▶ Exercise description
Every entry needs to be given again exactly as it reads.
◆ ◆ ◆ ◆
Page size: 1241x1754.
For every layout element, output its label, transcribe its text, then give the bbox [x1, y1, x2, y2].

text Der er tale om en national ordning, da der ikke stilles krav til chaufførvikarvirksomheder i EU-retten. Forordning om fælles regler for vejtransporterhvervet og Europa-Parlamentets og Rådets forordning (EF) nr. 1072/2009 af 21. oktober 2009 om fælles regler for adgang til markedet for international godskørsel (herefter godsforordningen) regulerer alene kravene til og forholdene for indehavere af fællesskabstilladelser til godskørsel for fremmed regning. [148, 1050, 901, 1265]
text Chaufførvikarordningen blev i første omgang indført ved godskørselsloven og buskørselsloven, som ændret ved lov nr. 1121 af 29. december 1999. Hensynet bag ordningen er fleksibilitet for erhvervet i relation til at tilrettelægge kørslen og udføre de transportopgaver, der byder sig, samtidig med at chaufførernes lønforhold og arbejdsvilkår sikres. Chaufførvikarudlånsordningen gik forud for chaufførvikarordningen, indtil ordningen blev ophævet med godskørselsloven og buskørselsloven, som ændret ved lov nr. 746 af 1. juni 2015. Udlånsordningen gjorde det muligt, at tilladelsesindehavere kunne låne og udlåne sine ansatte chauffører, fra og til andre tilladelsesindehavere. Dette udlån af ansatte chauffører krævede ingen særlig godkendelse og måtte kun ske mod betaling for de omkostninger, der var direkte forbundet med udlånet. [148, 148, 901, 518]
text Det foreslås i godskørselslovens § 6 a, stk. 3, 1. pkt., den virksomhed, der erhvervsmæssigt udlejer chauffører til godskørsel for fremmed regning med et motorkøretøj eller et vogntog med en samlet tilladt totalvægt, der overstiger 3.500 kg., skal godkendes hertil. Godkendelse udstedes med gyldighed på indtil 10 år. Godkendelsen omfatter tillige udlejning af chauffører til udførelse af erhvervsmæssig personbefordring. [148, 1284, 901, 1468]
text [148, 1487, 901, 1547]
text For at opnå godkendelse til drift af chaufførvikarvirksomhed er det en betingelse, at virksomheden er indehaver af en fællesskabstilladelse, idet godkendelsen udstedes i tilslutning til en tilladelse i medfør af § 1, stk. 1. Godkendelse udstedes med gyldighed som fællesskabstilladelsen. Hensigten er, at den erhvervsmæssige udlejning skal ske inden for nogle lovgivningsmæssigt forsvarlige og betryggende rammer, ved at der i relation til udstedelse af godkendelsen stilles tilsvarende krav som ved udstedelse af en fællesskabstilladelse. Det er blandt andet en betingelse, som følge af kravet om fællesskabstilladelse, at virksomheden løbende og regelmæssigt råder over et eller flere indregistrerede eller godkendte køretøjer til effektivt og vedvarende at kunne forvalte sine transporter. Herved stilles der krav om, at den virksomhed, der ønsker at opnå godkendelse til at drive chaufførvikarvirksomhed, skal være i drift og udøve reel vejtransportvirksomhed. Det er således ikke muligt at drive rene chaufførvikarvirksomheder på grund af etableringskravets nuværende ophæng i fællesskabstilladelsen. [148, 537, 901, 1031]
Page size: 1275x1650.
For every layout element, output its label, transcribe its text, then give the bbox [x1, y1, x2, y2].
◆ ◆ ◆ ◆
▶ Solution for this task
Page size: 1241x1754.
For every layout element, output its label, transcribe its text, then give the bbox [x1, y1, x2, y2].

text Der er tale om en national ordning, da der ikke stilles krav til chaufførvikarvirksomheder i EU-retten. Forordning om fælles regler for vejtransporterhvervet og Europa-Parlamentets og Rådets forordning (EF) nr. 1072/2009 af 21. oktober 2009 om fælles regler for adgang til markedet for international godskørsel (herefter godsforordningen) regulerer alene kravene til og forholdene for indehavere af fællesskabstilladelser til godskørsel for fremmed regning. [148, 1050, 901, 1265]
text Chaufførvikarordningen blev i første omgang indført ved godskørselsloven og buskørselsloven, som ændret ved lov nr. 1121 af 29. december 1999. Hensynet bag ordningen er fleksibilitet for erhvervet i relation til at tilrettelægge kørslen og udføre de transportopgaver, der byder sig, samtidig med at chaufførernes lønforhold og arbejdsvilkår sikres. Chaufførvikarudlånsordningen gik forud for chaufførvikarordningen, indtil ordningen blev ophævet med godskørselsloven og buskørselsloven, som ændret ved lov nr. 746 af 1. juni 2015. Udlånsordningen gjorde det muligt, at tilladelsesindehavere kunne låne og udlåne sine ansatte chauffører, fra og til andre tilladelsesindehavere. Dette udlån af ansatte chauffører krævede ingen særlig godkendelse og måtte kun ske mod betaling for de omkostninger, der var direkte forbundet med udlånet. [148, 148, 901, 518]
text Det foreslås i godskørselslovens § 6 a, stk. 3, 1. pkt., den virksomhed, der erhvervsmæssigt udlejer chauffører til godskørsel for fremmed regning med et motorkøretøj eller et vogntog med en samlet tilladt totalvægt, der overstiger 3.500 kg., skal godkendes hertil. Godkendelse udstedes med gyldighed på indtil 10 år. Godkendelsen omfatter tillige udlejning af chauffører til udførelse af erhvervsmæssig personbefordring. [148, 1284, 901, 1468]
text [148, 1487, 901, 1547]
text For at opnå godkendelse til drift af chaufførvikarvirksomhed er det en betingelse, at virksomheden er indehaver af en fællesskabstilladelse, idet godkendelsen udstedes i tilslutning til en tilladelse i medfør af § 1, stk. 1. Godkendelse udstedes med gyldighed som fællesskabstilladelsen. Hensigten er, at den erhvervsmæssige udlejning skal ske inden for nogle lovgivningsmæssigt forsvarlige og betryggende rammer, ved at der i relation til udstedelse af godkendelsen stilles tilsvarende krav som ved udstedelse af en fællesskabstilladelse. Det er blandt andet en betingelse, som følge af kravet om fællesskabstilladelse, at virksomheden løbende og regelmæssigt råder over et eller flere indregistrerede eller godkendte køretøjer til effektivt og vedvarende at kunne forvalte sine transporter. Herved stilles der krav om, at den virksomhed, der ønsker at opnå godkendelse til at drive chaufførvikarvirksomhed, skal være i drift og udøve reel vejtransportvirksomhed. Det er således ikke muligt at drive rene chaufførvikarvirksomheder på grund af etableringskravets nuværende ophæng i fællesskabstilladelsen. [148, 537, 901, 1031]
Page size: 1275x1650.
For every layout element, output its label, transcribe its text, then give the bbox [x1, y1, x2, y2].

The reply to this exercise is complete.